School Superintendent Anthony Serio said he didn’t know.
The Board of Education collectively said it didn’t know.
And school finance director Jason Lathrop was mute about the board paying -- and not knowing it was paying -- the salary and benefits for someone to clean the school rental at 290 Dodge Ave., while the lease states the landlord will take care of all custodial and grounds work.
Instead, taxpayers have been unwittingly footing the bill -- roughly $205,000, with a ticking clock -- for the mystery employee’s keep since 2004. They're also footing the same custodial bill that's tucked into the rent check paid to the landlord, Giuseppe Piscitelli. Taxpayers have been paying twice for the same thing for over six years.
“I’m not very happy,” said Board of Ed Chair Nick Palladino. “I don’t mind paying for something with the taxpayers’ money, but not twice.” He demanded reimbursement.
Tuesday night, the school board with its attorney Mike Luzzi, who negotiated the Dodge Avenue leases, held a special meeting to discuss the reportedly newfound information. It was revealed that “John Doe,” as the mystery custodian is being called, is nowhere to be found on Lathrop’s 2010 payroll, according to a printout he gave to board members.
Still, Lathrop has been cutting Mr. Doe a paycheck every two weeks.
Board member Christine Maisano, an accountant, called for an immediate payroll audit. Board member Ray Pompano seconded her motion but upped it to a "forensic audit." The motion passed unanimously.
Mr. Doe’s salary has apparently been coming out of the teacher aides’ account though he’s a janitor, said Maisano. And though Doe is a janitor, he’s not a member of that union. And though he is paid as a teacher’s aide, he’s been getting full benefits while aides get none.
John Doe was unearthed last week as board members pored through the Dodge Avenue leases for Adult Ed and Pathways, a special ed program, to decide whether to sign a new contract. The Adult Ed lease expires Aug. 31, 2011; Pathways' on Sept. 11, 2012. The board spoke favorably over the last few months about bringing Pathways to the now-closed Hays Elementary School in a money-saving effort, and for Adult Ed to finish out the Pathways lease.
Board members had asked Serio several times this year if Piscitelli would lower the rent should Adult Ed take over the Pathways lease. The monthly rent for Pathways is $15,834; Adult Ed's is $21,629. According to the leases, those amounts include everything, including John Doe's job. Lathrop had said in an earlier meeting that housing Pathways at Hays would save taxpayers $13,334 a month. Lathrop said the only additional monthly expense at Hays would be $2,500 for custodial work.
(Last October, Serio sent Piscitelli two letters informing him that neither lease would be renewed. Piscitelli told Patch at that time that he was angry and would try to get Serio to change his mind. This past January, Serio asked the Board to reconsider renewing the leases.)

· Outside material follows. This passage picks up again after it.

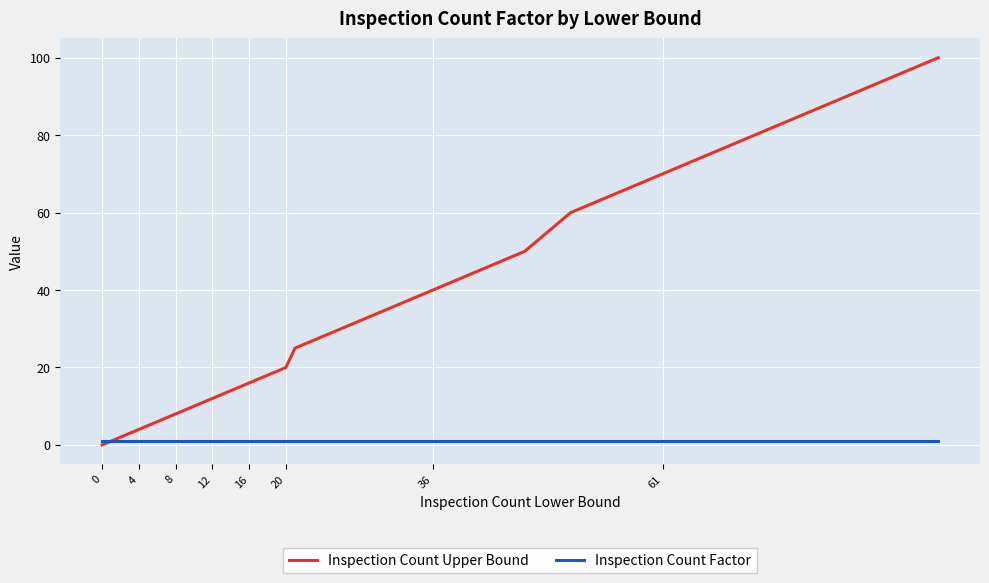

What is the maximum value shown in the chart?

100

Maisano and board member Tia DePalma told Patch that all school jobs need board approval. They said according to their research, the board in 2004 when John Doe was hired was not asked for its approval. (Mr Doe had reportedly worked for Piscitelli in the same capacity from 2000-2004.) Asked who then would have hired John Doe, the women said it "had to have been" the then-superintendent, the late Martin DeFelice. Republican mayoral candidate John Finkle chaired the board at the time.
At its March 22 meeting, the school board conditionally approved a new lease giving Adult Ed Pathways' contract "pending some stipulations," said Palladino, such as "minor language changes."
And then John Doe fell into their laps.
"It's absolutely shocking," said member Kristin Vineyard.
"Based on tonight's findings, as finance chairwoman, I am more than ever convinced that there is a serious financial problem within the Board of Education," said Maisano, who has been wrestling with Lathrop for months to get the accounting books in order.
"I'm just stunned," said DePalma. "I'm totally stunned. My question is, if we have a person we did not know we were paying salary and benefits, are there any others?"
"Taxpayers of East Haven work very hard for their money and we as elected officials have an obligation to manage the finances with the utmost scrutiny," said Maisano. "These findings tonight are disturbing. The taxpayers deserve an answer."
"I think it's so sad because here we are talking finances again," said DePalma. "And if this prevents all-day kindergarten, that will be very said."
"This is another prime example of financial information being misrepresented to the board," said Maisano.
Attorney Luzzi said he would confer with Piscitelli's lawyer and get back to the board.